## PRÉSENTATION DE L'EXERCICE
Réécrivez sous forme de liste le paragraphe de l'extrait sur Sellin et Moïse qui commence par « Je ne suis naturellement pas », en gardant ses faits principaux.
==== EXTRAIT SOURCE
Je ne suis naturellement pas en mesure de décider si Sellin a correctement interprété les passages prophétiques. Mais s’il avait raison, il nous serait alors permis de considérer comme une vérité historique la tradition qu’il a reconnue. En effet, de pareils faits ne s’inventent pas, on n’aurait aucun motif tangible d’agir ainsi. Mais au cas où ces faits se seraient réellement produits, on comprend facilement pourquoi il a semblé souhaitable de les oublier. Rien ne nous oblige à ajouter foi à tous les détails de la tradition. Sellin croit que le meurtre de Moïse eut pour théâtre Shittim, dans la région orientale du Jourdain. Nous verrons bientôt que le choix de cette localité ne s’accorde guère avec nos arguments.
========
==== LISTE DES DONNÉES
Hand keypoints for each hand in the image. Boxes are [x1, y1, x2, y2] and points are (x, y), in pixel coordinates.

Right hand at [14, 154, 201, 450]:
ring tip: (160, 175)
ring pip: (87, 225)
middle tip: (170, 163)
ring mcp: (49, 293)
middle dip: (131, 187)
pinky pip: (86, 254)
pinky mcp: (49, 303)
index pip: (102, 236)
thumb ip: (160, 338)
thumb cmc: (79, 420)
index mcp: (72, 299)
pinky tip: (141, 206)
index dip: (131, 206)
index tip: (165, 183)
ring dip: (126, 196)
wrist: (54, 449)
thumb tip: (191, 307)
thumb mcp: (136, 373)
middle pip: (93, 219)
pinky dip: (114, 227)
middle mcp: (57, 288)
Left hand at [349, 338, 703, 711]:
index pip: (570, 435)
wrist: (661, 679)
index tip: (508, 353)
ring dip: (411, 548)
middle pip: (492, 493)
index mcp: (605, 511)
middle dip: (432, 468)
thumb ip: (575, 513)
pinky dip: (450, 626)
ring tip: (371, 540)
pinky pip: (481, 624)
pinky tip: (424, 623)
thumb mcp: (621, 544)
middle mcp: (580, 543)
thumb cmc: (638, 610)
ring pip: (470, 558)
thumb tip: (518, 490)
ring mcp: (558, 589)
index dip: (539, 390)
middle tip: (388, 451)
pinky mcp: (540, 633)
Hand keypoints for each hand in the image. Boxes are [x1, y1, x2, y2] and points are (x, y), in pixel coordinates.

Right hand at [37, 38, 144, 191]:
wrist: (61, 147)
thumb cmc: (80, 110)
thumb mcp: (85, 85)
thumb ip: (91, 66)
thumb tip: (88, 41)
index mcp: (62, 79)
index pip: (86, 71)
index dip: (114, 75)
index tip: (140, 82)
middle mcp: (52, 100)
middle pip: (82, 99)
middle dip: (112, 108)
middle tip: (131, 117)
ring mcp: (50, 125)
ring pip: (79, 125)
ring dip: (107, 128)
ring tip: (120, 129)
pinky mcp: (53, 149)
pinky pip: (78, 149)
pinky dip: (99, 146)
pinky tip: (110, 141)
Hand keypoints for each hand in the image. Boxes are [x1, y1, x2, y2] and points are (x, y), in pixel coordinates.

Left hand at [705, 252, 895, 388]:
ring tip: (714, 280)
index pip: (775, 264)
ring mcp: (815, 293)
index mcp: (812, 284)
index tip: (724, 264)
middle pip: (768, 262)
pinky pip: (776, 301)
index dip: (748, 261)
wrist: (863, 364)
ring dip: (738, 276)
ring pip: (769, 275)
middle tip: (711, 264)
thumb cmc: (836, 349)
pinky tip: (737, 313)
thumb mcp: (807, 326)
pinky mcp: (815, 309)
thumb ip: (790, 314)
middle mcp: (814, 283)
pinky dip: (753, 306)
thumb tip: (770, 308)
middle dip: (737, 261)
========
## RÉPONSE ATTENDUE
- Je ne peux pas décider si Sellin a bien interprété les passages prophétiques.
- S'il a raison, la tradition qu'il a reconnue peut être tenue pour une vérité historique.
- De tels faits ne s'inventent pas, faute de motif tangible.
- S'ils ont vraiment eu lieu, on comprend qu'on ait voulu les oublier.
- Rien n'oblige à croire tous les détails de la tradition.
- Sellin situe le meurtre de Moïse à Shittim, à l'est du Jourdain.
- Ce lieu s'accorde mal avec nos arguments, comme on le verra bientôt.